- Opening Delimiter -
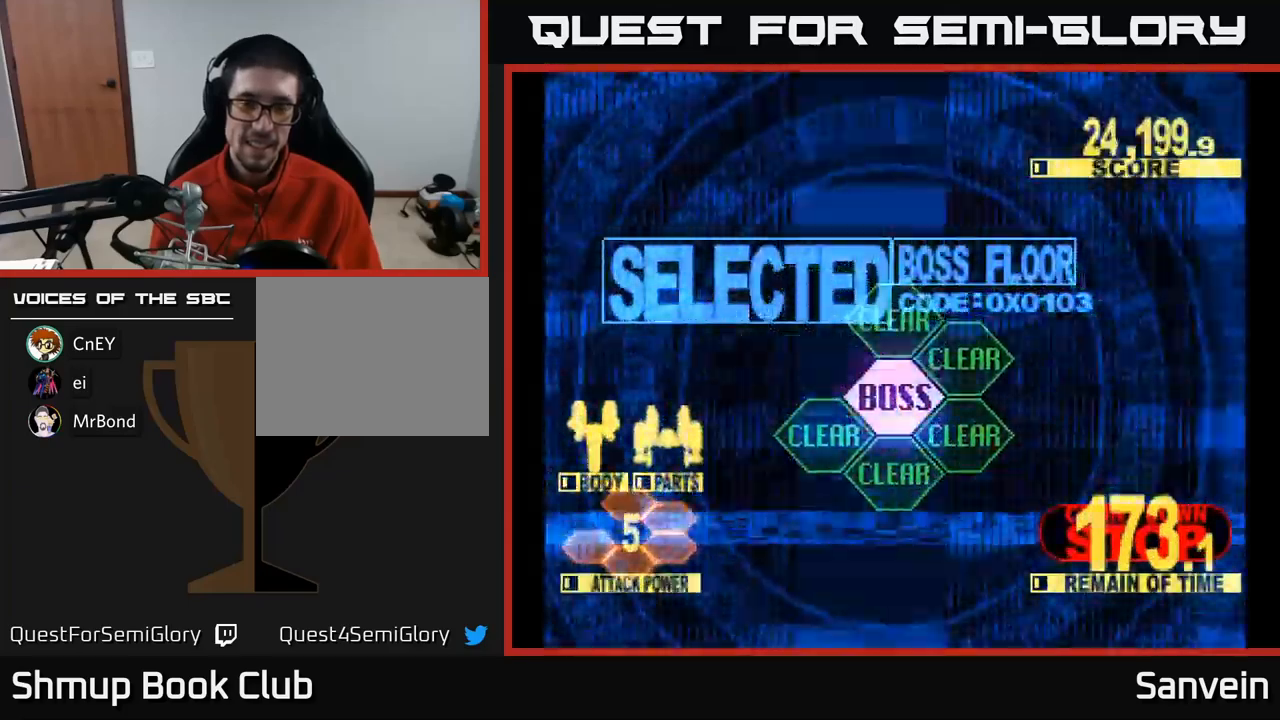
{"buttons": ["X", "DPAD_UP"], "left_stick": "center", "right_stick": "center", "events": []}
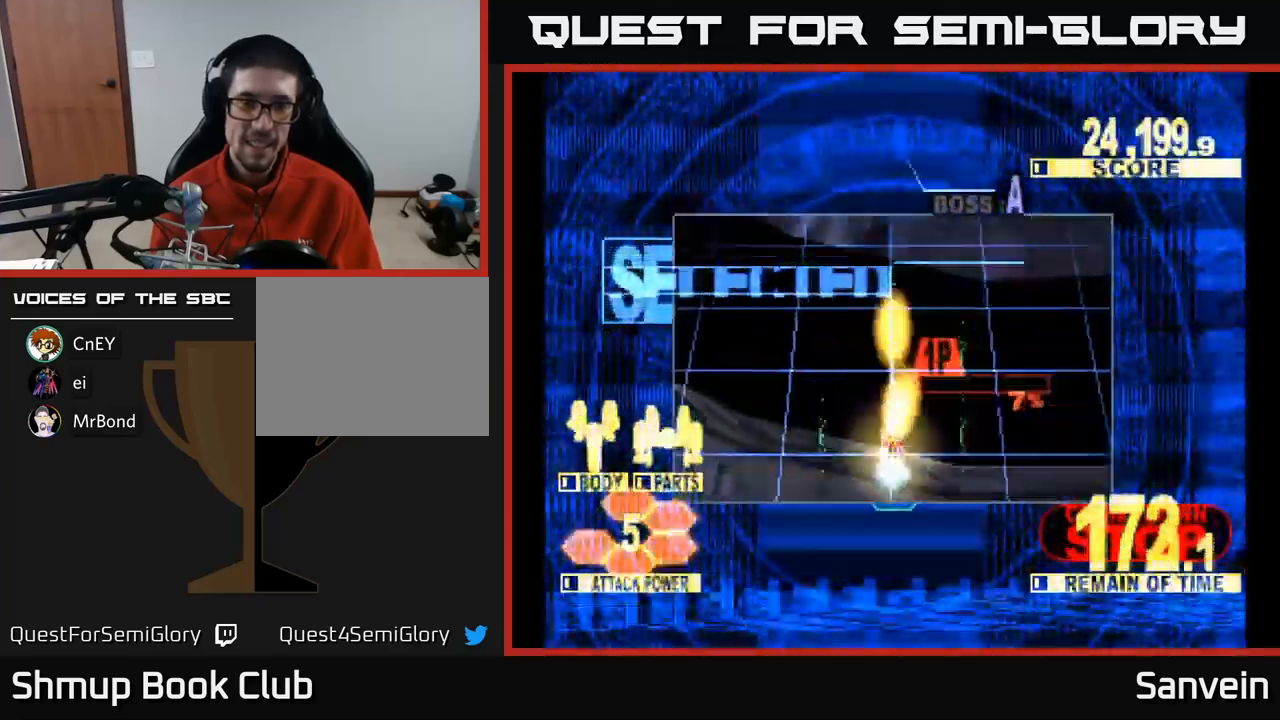
{"buttons": ["X", "DPAD_UP"], "left_stick": "center", "right_stick": "center", "events": []}
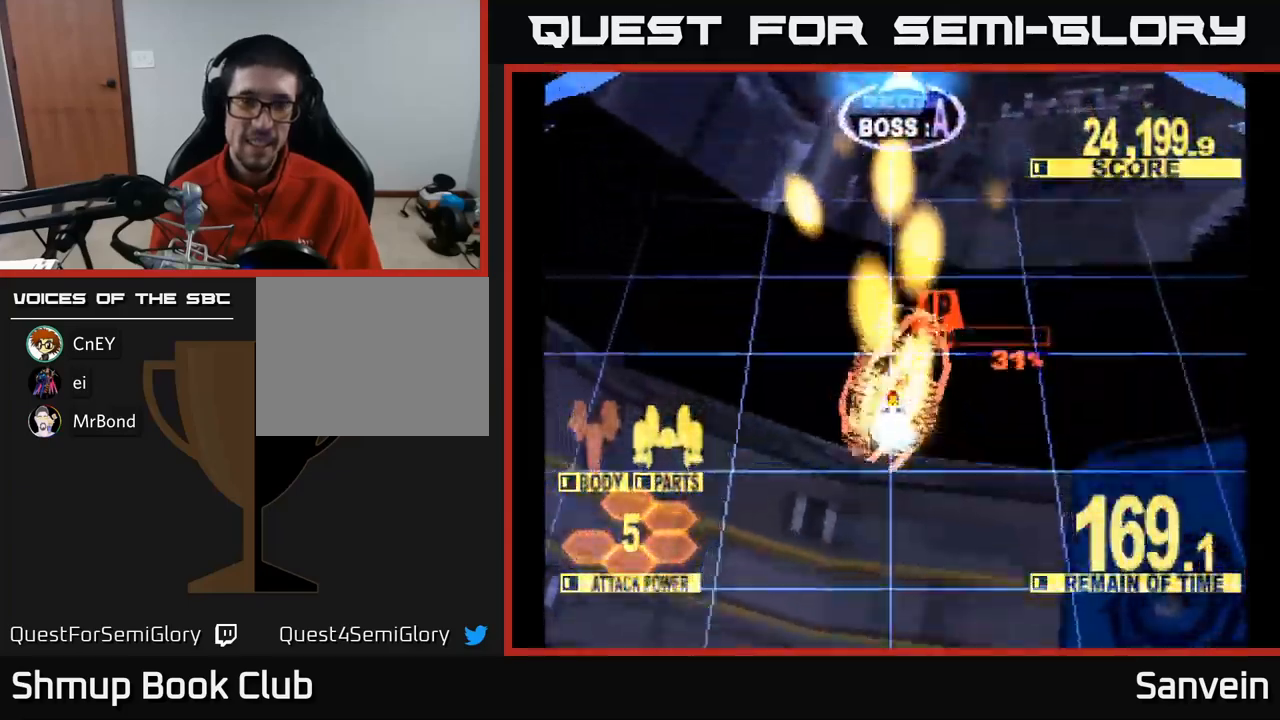
{"buttons": ["X", "DPAD_UP"], "left_stick": "center", "right_stick": "center", "events": []}
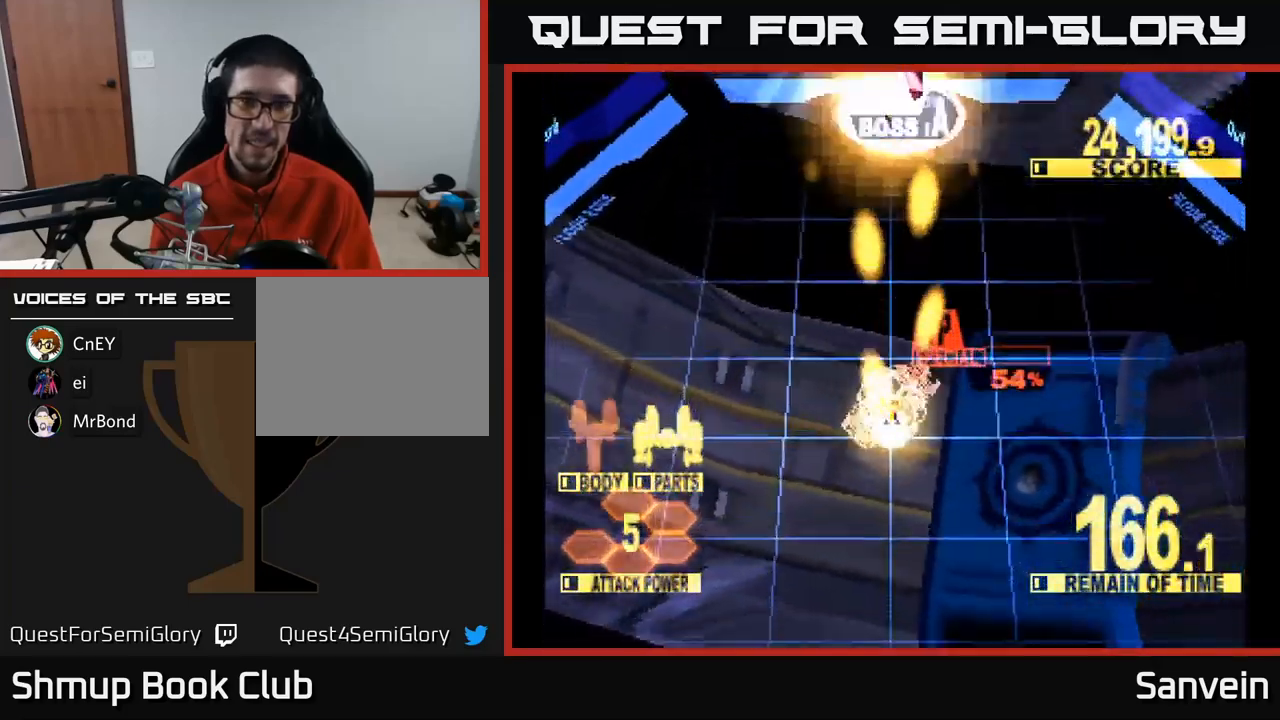
{"buttons": ["X", "DPAD_UP"], "left_stick": "center", "right_stick": "center", "events": [[50, "DPAD_UP", "up"], [200, "DPAD_UP", "down"], [317, "DPAD_UP", "up"], [417, "DPAD_UP", "down"]]}
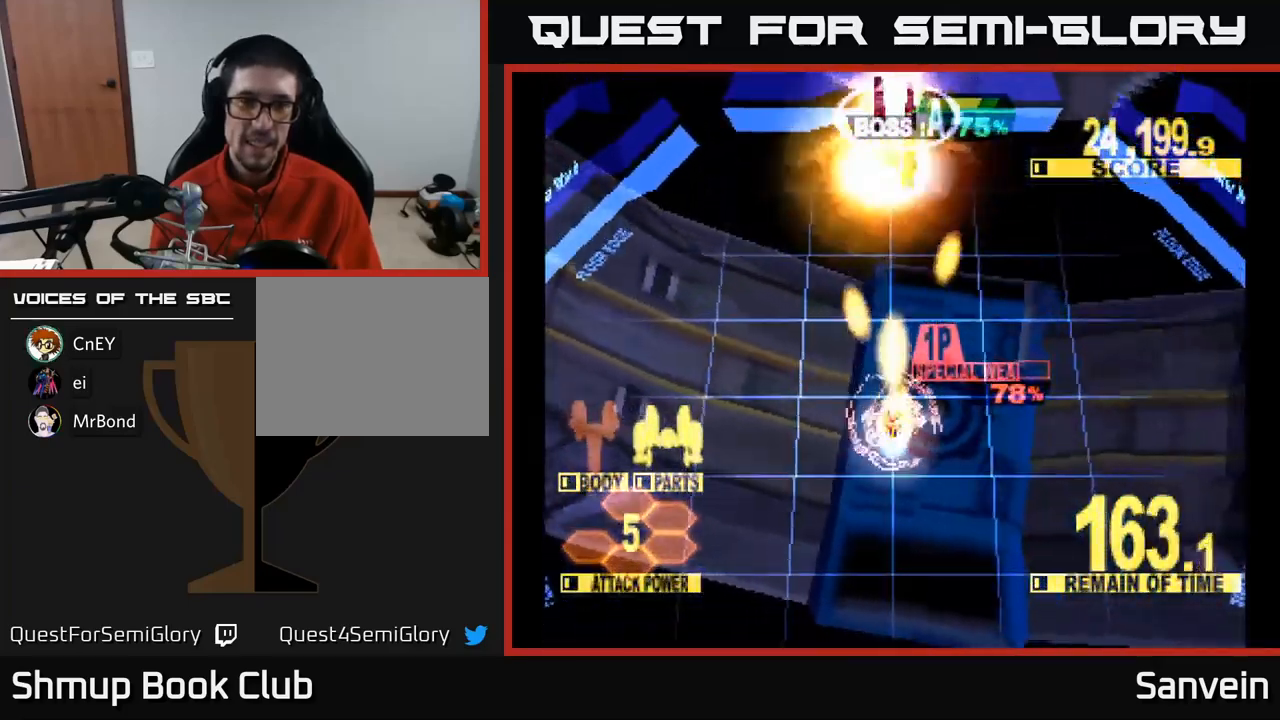
{"buttons": ["A", "X", "DPAD_UP"], "left_stick": "center", "right_stick": "center", "events": [[183, "A", "down"], [200, "DPAD_UP", "up"], [250, "A", "up"], [333, "A", "down"], [333, "DPAD_UP", "down"], [433, "A", "up"], [483, "A", "down"]]}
- Closing Delimiter -
• _What to work on_: Every entry above should come back exactly as written, except for its pictures.

• _Answer space_:
{"buttons": ["X", "DPAD_UP"], "left_stick": "center", "right_stick": "center", "events": []}
{"buttons": ["X", "DPAD_UP"], "left_stick": "center", "right_stick": "center", "events": []}
{"buttons": ["X", "DPAD_UP"], "left_stick": "center", "right_stick": "center", "events": []}
{"buttons": ["X", "DPAD_UP"], "left_stick": "center", "right_stick": "center", "events": [[50, "DPAD_UP", "up"], [200, "DPAD_UP", "down"], [317, "DPAD_UP", "up"], [417, "DPAD_UP", "down"]]}
{"buttons": ["A", "X", "DPAD_UP"], "left_stick": "center", "right_stick": "center", "events": [[183, "A", "down"], [200, "DPAD_UP", "up"], [250, "A", "up"], [333, "A", "down"], [333, "DPAD_UP", "down"], [433, "A", "up"], [483, "A", "down"]]}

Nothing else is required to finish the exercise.